Work order: Pick out every line in the data below that contains the string "chart", treating uppercase and lowercase as different, and copy each of those lines.

--- Supplied information Enclosed Below ---

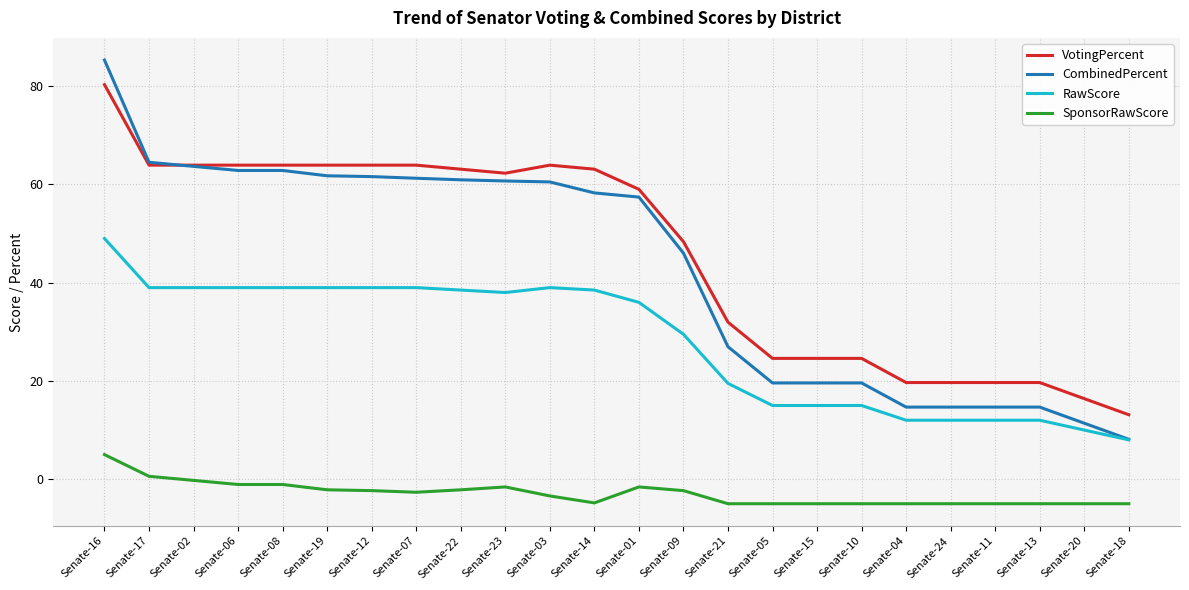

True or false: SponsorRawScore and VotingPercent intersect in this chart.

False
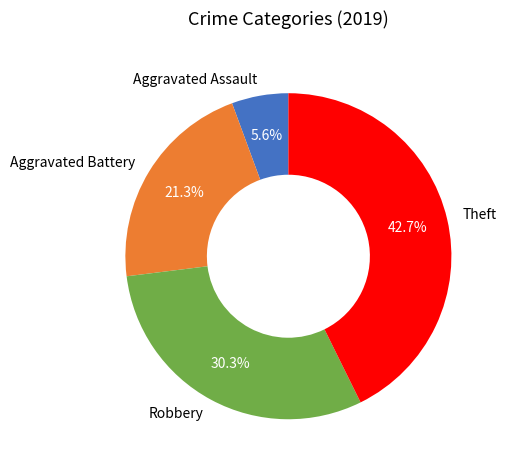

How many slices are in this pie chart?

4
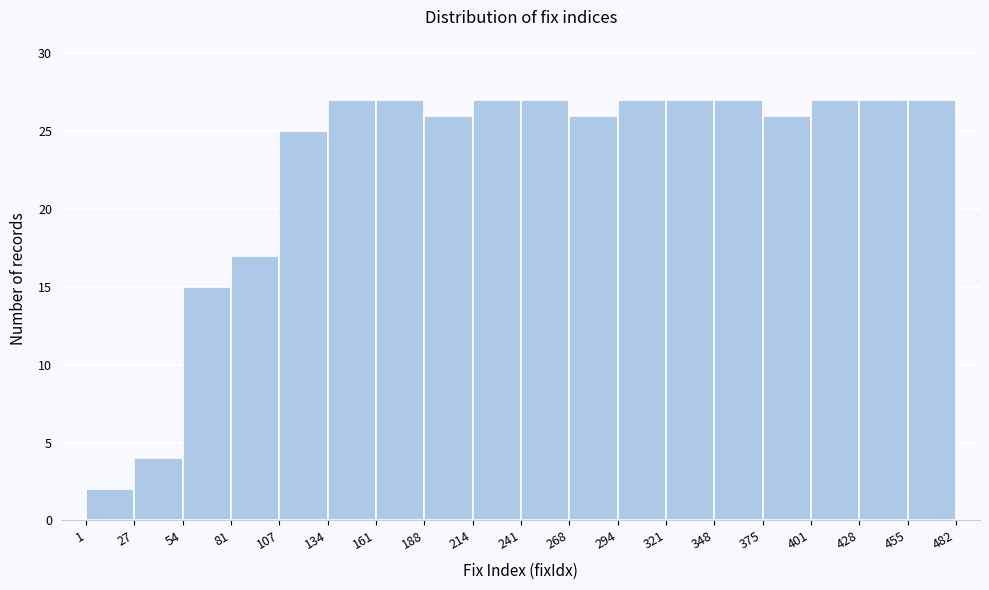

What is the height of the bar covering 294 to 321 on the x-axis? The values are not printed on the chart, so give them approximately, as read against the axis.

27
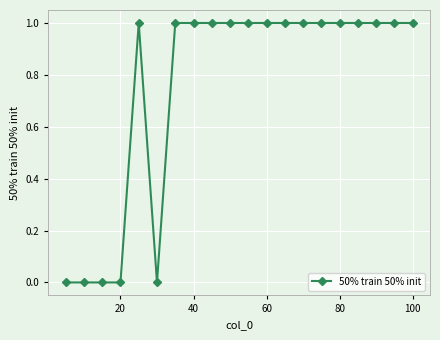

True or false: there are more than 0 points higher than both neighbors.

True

--- End of Enclosed Supplied information ---

Result of the task:
True or false: SponsorRawScore and VotingPercent intersect in this chart.
How many slices are in this pie chart?
What is the height of the bar covering 294 to 321 on the x-axis? The values are not printed on the chart, so give them approximately, as read against the axis.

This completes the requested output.